What the exercise asks
Copy out the listing that follows, exact in every word, and skip the images.

Data shown below:

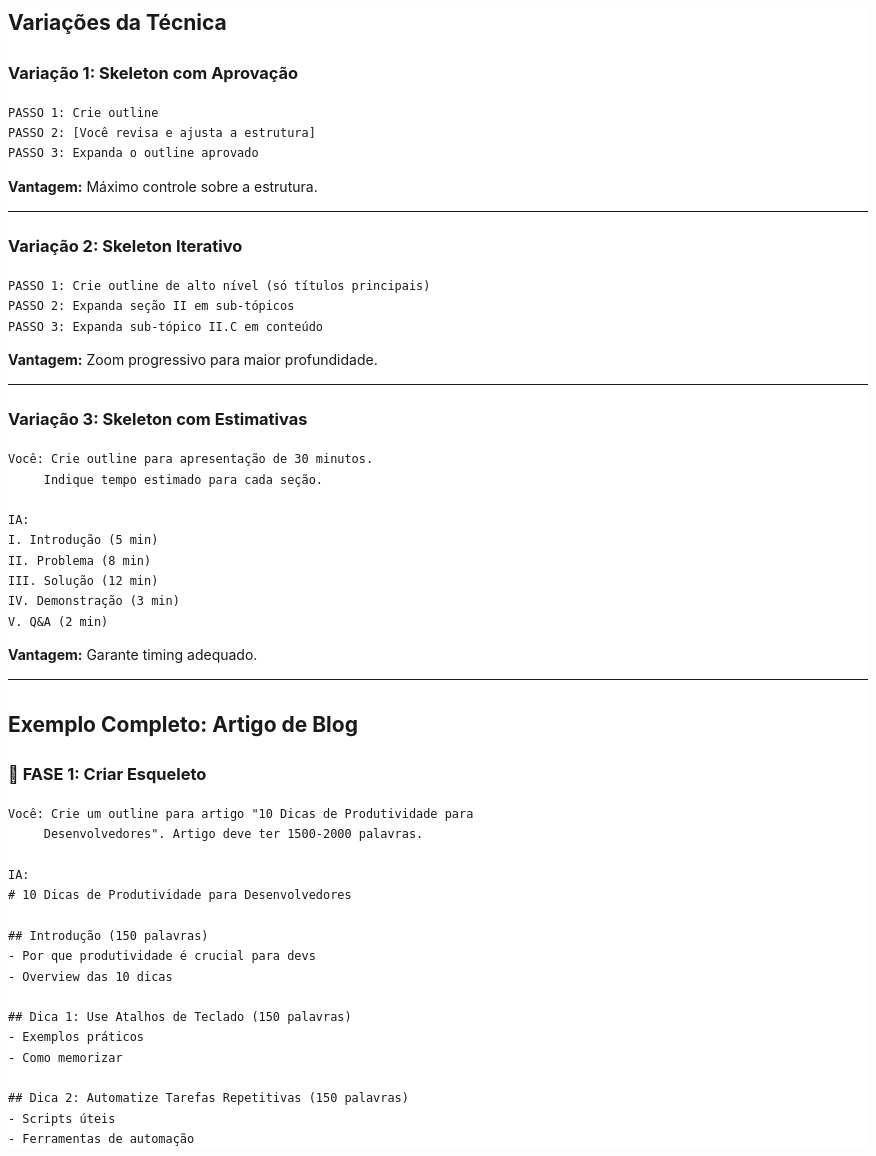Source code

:
## Variações da Técnica

### **Variação 1: Skeleton com Aprovação**

```
PASSO 1: Crie outline
PASSO 2: [Você revisa e ajusta a estrutura]
PASSO 3: Expanda o outline aprovado
```

**Vantagem:** Máximo controle sobre a estrutura.

---

### **Variação 2: Skeleton Iterativo**

```
PASSO 1: Crie outline de alto nível (só títulos principais)
PASSO 2: Expanda seção II em sub-tópicos
PASSO 3: Expanda sub-tópico II.C em conteúdo
```

**Vantagem:** Zoom progressivo para maior profundidade.

---

### **Variação 3: Skeleton com Estimativas**

```
Você: Crie outline para apresentação de 30 minutos.
     Indique tempo estimado para cada seção.

IA:
I. Introdução (5 min)
II. Problema (8 min)
III. Solução (12 min)
IV. Demonstração (3 min)
V. Q&A (2 min)
```

**Vantagem:** Garante timing adequado.

---

## Exemplo Completo: Artigo de Blog

### 🦴 **FASE 1: Criar Esqueleto**

```
Você: Crie um outline para artigo "10 Dicas de Produtividade para
     Desenvolvedores". Artigo deve ter 1500-2000 palavras.

IA:
# 10 Dicas de Produtividade para Desenvolvedores

## Introdução (150 palavras)
- Por que produtividade é crucial para devs
- Overview das 10 dicas

## Dica 1: Use Atalhos de Teclado (150 palavras)
- Exemplos práticos
- Como memorizar

## Dica 2: Automatize Tarefas Repetitivas (150 palavras)
- Scripts úteis
- Ferramentas de automação
```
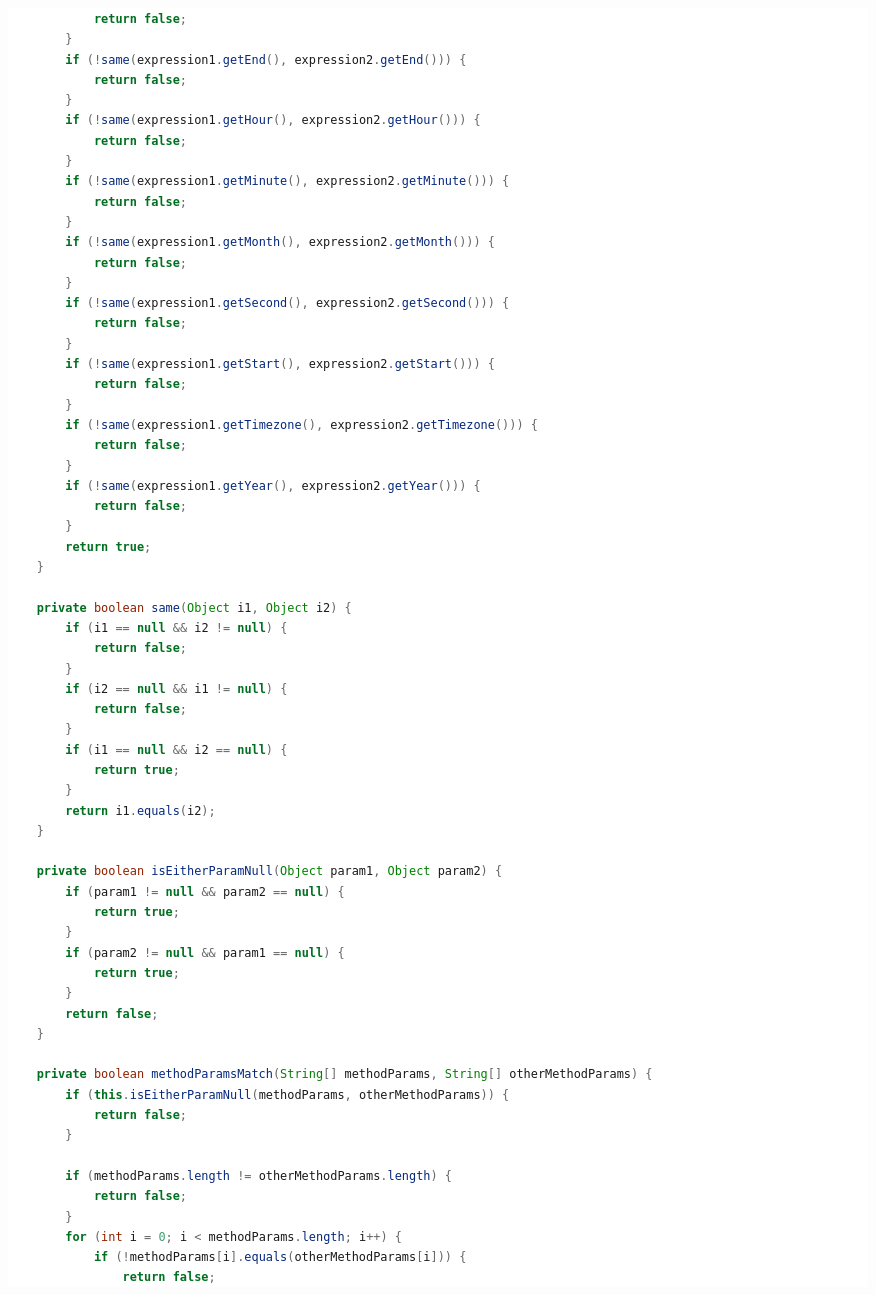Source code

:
 ```java
            return false;
        }
        if (!same(expression1.getEnd(), expression2.getEnd())) {
            return false;
        }
        if (!same(expression1.getHour(), expression2.getHour())) {
            return false;
        }
        if (!same(expression1.getMinute(), expression2.getMinute())) {
            return false;
        }
        if (!same(expression1.getMonth(), expression2.getMonth())) {
            return false;
        }
        if (!same(expression1.getSecond(), expression2.getSecond())) {
            return false;
        }
        if (!same(expression1.getStart(), expression2.getStart())) {
            return false;
        }
        if (!same(expression1.getTimezone(), expression2.getTimezone())) {
            return false;
        }
        if (!same(expression1.getYear(), expression2.getYear())) {
            return false;
        }
        return true;
    }

    private boolean same(Object i1, Object i2) {
        if (i1 == null && i2 != null) {
            return false;
        }
        if (i2 == null && i1 != null) {
            return false;
        }
        if (i1 == null && i2 == null) {
            return true;
        }
        return i1.equals(i2);
    }

    private boolean isEitherParamNull(Object param1, Object param2) {
        if (param1 != null && param2 == null) {
            return true;
        }
        if (param2 != null && param1 == null) {
            return true;
        }
        return false;
    }

    private boolean methodParamsMatch(String[] methodParams, String[] otherMethodParams) {
        if (this.isEitherParamNull(methodParams, otherMethodParams)) {
            return false;
        }

        if (methodParams.length != otherMethodParams.length) {
            return false;
        }
        for (int i = 0; i < methodParams.length; i++) {
            if (!methodParams[i].equals(otherMethodParams[i])) {
                return false;
```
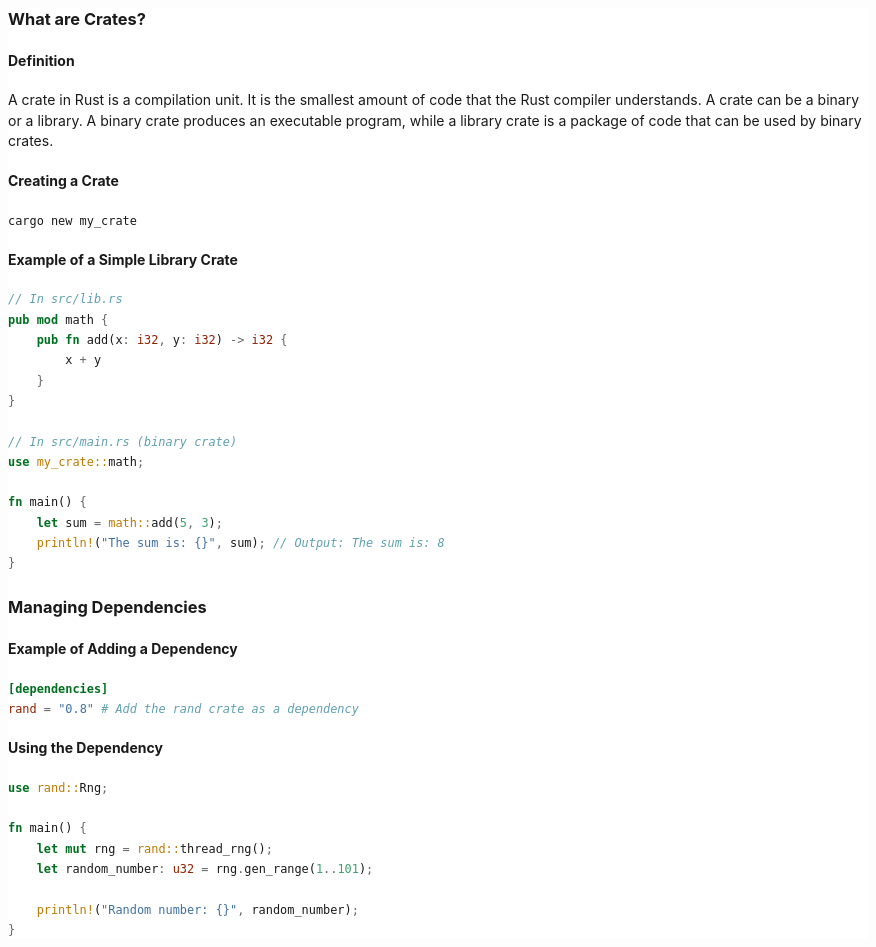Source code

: ### What are Crates?

#### Definition

A crate in Rust is a compilation unit. It is the smallest amount of code that the Rust compiler understands. A crate can be a binary or a library. A binary crate produces an executable program, while a library crate is a package of code that can be used by binary crates.

#### Creating a Crate

```bash
cargo new my_crate
```

#### Example of a Simple Library Crate

```rust
// In src/lib.rs
pub mod math {
    pub fn add(x: i32, y: i32) -> i32 {
        x + y
    }
}

// In src/main.rs (binary crate)
use my_crate::math;

fn main() {
    let sum = math::add(5, 3);
    println!("The sum is: {}", sum); // Output: The sum is: 8
}
```

### Managing Dependencies

#### Example of Adding a Dependency

```toml
[dependencies]
rand = "0.8" # Add the rand crate as a dependency
```

#### Using the Dependency

```rust
use rand::Rng;

fn main() {
    let mut rng = rand::thread_rng();
    let random_number: u32 = rng.gen_range(1..101);

    println!("Random number: {}", random_number);
}
```
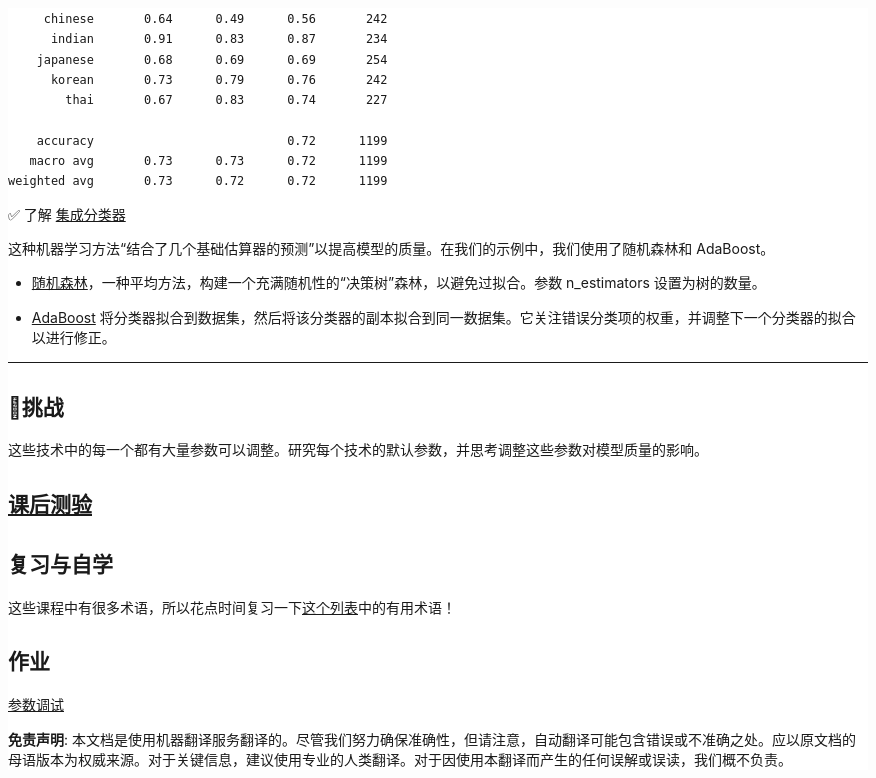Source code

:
 ```output
     chinese       0.64      0.49      0.56       242
      indian       0.91      0.83      0.87       234
    japanese       0.68      0.69      0.69       254
      korean       0.73      0.79      0.76       242
        thai       0.67      0.83      0.74       227

    accuracy                           0.72      1199
   macro avg       0.73      0.73      0.72      1199
weighted avg       0.73      0.72      0.72      1199
```

✅ 了解 [集成分类器](https://scikit-learn.org/stable/modules/ensemble.html)

这种机器学习方法“结合了几个基础估算器的预测”以提高模型的质量。在我们的示例中，我们使用了随机森林和 AdaBoost。

- [随机森林](https://scikit-learn.org/stable/modules/ensemble.html#forest)，一种平均方法，构建一个充满随机性的“决策树”森林，以避免过拟合。参数 n_estimators 设置为树的数量。

- [AdaBoost](https://scikit-learn.org/stable/modules/generated/sklearn.ensemble.AdaBoostClassifier.html) 将分类器拟合到数据集，然后将该分类器的副本拟合到同一数据集。它关注错误分类项的权重，并调整下一个分类器的拟合以进行修正。

---

## 🚀挑战

这些技术中的每一个都有大量参数可以调整。研究每个技术的默认参数，并思考调整这些参数对模型质量的影响。

## [课后测验](https://gray-sand-07a10f403.1.azurestaticapps.net/quiz/24/)

## 复习与自学

这些课程中有很多术语，所以花点时间复习一下[这个列表](https://docs.microsoft.com/dotnet/machine-learning/resources/glossary?WT.mc_id=academic-77952-leestott)中的有用术语！

## 作业 

[参数调试](assignment.md)

**免责声明**:
本文档是使用机器翻译服务翻译的。尽管我们努力确保准确性，但请注意，自动翻译可能包含错误或不准确之处。应以原文档的母语版本为权威来源。对于关键信息，建议使用专业的人类翻译。对于因使用本翻译而产生的任何误解或误读，我们概不负责。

End of Data shown.

The completed task
Source code

:
## Variações da Técnica

### **Variação 1: Skeleton com Aprovação**

```
PASSO 1: Crie outline
PASSO 2: [Você revisa e ajusta a estrutura]
PASSO 3: Expanda o outline aprovado
```

**Vantagem:** Máximo controle sobre a estrutura.

---

### **Variação 2: Skeleton Iterativo**

```
PASSO 1: Crie outline de alto nível (só títulos principais)
PASSO 2: Expanda seção II em sub-tópicos
PASSO 3: Expanda sub-tópico II.C em conteúdo
```

**Vantagem:** Zoom progressivo para maior profundidade.

---

### **Variação 3: Skeleton com Estimativas**

```
Você: Crie outline para apresentação de 30 minutos.
     Indique tempo estimado para cada seção.

IA:
I. Introdução (5 min)
II. Problema (8 min)
III. Solução (12 min)
IV. Demonstração (3 min)
V. Q&A (2 min)
```

**Vantagem:** Garante timing adequado.

---

## Exemplo Completo: Artigo de Blog

### 🦴 **FASE 1: Criar Esqueleto**

```
Você: Crie um outline para artigo "10 Dicas de Produtividade para
     Desenvolvedores". Artigo deve ter 1500-2000 palavras.

IA:
# 10 Dicas de Produtividade para Desenvolvedores

## Introdução (150 palavras)
- Por que produtividade é crucial para devs
- Overview das 10 dicas

## Dica 1: Use Atalhos de Teclado (150 palavras)
- Exemplos práticos
- Como memorizar

## Dica 2: Automatize Tarefas Repetitivas (150 palavras)
- Scripts úteis
- Ferramentas de automação
```
Source code

:
 ```java
            return false;
        }
        if (!same(expression1.getEnd(), expression2.getEnd())) {
            return false;
        }
        if (!same(expression1.getHour(), expression2.getHour())) {
            return false;
        }
        if (!same(expression1.getMinute(), expression2.getMinute())) {
            return false;
        }
        if (!same(expression1.getMonth(), expression2.getMonth())) {
            return false;
        }
        if (!same(expression1.getSecond(), expression2.getSecond())) {
            return false;
        }
        if (!same(expression1.getStart(), expression2.getStart())) {
            return false;
        }
        if (!same(expression1.getTimezone(), expression2.getTimezone())) {
            return false;
        }
        if (!same(expression1.getYear(), expression2.getYear())) {
            return false;
        }
        return true;
    }

    private boolean same(Object i1, Object i2) {
        if (i1 == null && i2 != null) {
            return false;
        }
        if (i2 == null && i1 != null) {
            return false;
        }
        if (i1 == null && i2 == null) {
            return true;
        }
        return i1.equals(i2);
    }

    private boolean isEitherParamNull(Object param1, Object param2) {
        if (param1 != null && param2 == null) {
            return true;
        }
        if (param2 != null && param1 == null) {
            return true;
        }
        return false;
    }

    private boolean methodParamsMatch(String[] methodParams, String[] otherMethodParams) {
        if (this.isEitherParamNull(methodParams, otherMethodParams)) {
            return false;
        }

        if (methodParams.length != otherMethodParams.length) {
            return false;
        }
        for (int i = 0; i < methodParams.length; i++) {
            if (!methodParams[i].equals(otherMethodParams[i])) {
                return false;
```
Source code

: ### What are Crates?

#### Definition

A crate in Rust is a compilation unit. It is the smallest amount of code that the Rust compiler understands. A crate can be a binary or a library. A binary crate produces an executable program, while a library crate is a package of code that can be used by binary crates.

#### Creating a Crate

```bash
cargo new my_crate
```

#### Example of a Simple Library Crate

```rust
// In src/lib.rs
pub mod math {
    pub fn add(x: i32, y: i32) -> i32 {
        x + y
    }
}

// In src/main.rs (binary crate)
use my_crate::math;

fn main() {
    let sum = math::add(5, 3);
    println!("The sum is: {}", sum); // Output: The sum is: 8
}
```

### Managing Dependencies

#### Example of Adding a Dependency

```toml
[dependencies]
rand = "0.8" # Add the rand crate as a dependency
```

#### Using the Dependency

```rust
use rand::Rng;

fn main() {
    let mut rng = rand::thread_rng();
    let random_number: u32 = rng.gen_range(1..101);

    println!("Random number: {}", random_number);
}
```
Source code

:
 ```output
     chinese       0.64      0.49      0.56       242
      indian       0.91      0.83      0.87       234
    japanese       0.68      0.69      0.69       254
      korean       0.73      0.79      0.76       242
        thai       0.67      0.83      0.74       227

    accuracy                           0.72      1199
   macro avg       0.73      0.73      0.72      1199
weighted avg       0.73      0.72      0.72      1199
```

✅ 了解 [集成分类器](https://scikit-learn.org/stable/modules/ensemble.html)

这种机器学习方法“结合了几个基础估算器的预测”以提高模型的质量。在我们的示例中，我们使用了随机森林和 AdaBoost。

- [随机森林](https://scikit-learn.org/stable/modules/ensemble.html#forest)，一种平均方法，构建一个充满随机性的“决策树”森林，以避免过拟合。参数 n_estimators 设置为树的数量。

- [AdaBoost](https://scikit-learn.org/stable/modules/generated/sklearn.ensemble.AdaBoostClassifier.html) 将分类器拟合到数据集，然后将该分类器的副本拟合到同一数据集。它关注错误分类项的权重，并调整下一个分类器的拟合以进行修正。

---

## 🚀挑战

这些技术中的每一个都有大量参数可以调整。研究每个技术的默认参数，并思考调整这些参数对模型质量的影响。

## [课后测验](https://gray-sand-07a10f403.1.azurestaticapps.net/quiz/24/)

## 复习与自学

这些课程中有很多术语，所以花点时间复习一下[这个列表](https://docs.microsoft.com/dotnet/machine-learning/resources/glossary?WT.mc_id=academic-77952-leestott)中的有用术语！

## 作业 

[参数调试](assignment.md)

**免责声明**:
本文档是使用机器翻译服务翻译的。尽管我们努力确保准确性，但请注意，自动翻译可能包含错误或不准确之处。应以原文档的母语版本为权威来源。对于关键信息，建议使用专业的人类翻译。对于因使用本翻译而产生的任何误解或误读，我们概不负责。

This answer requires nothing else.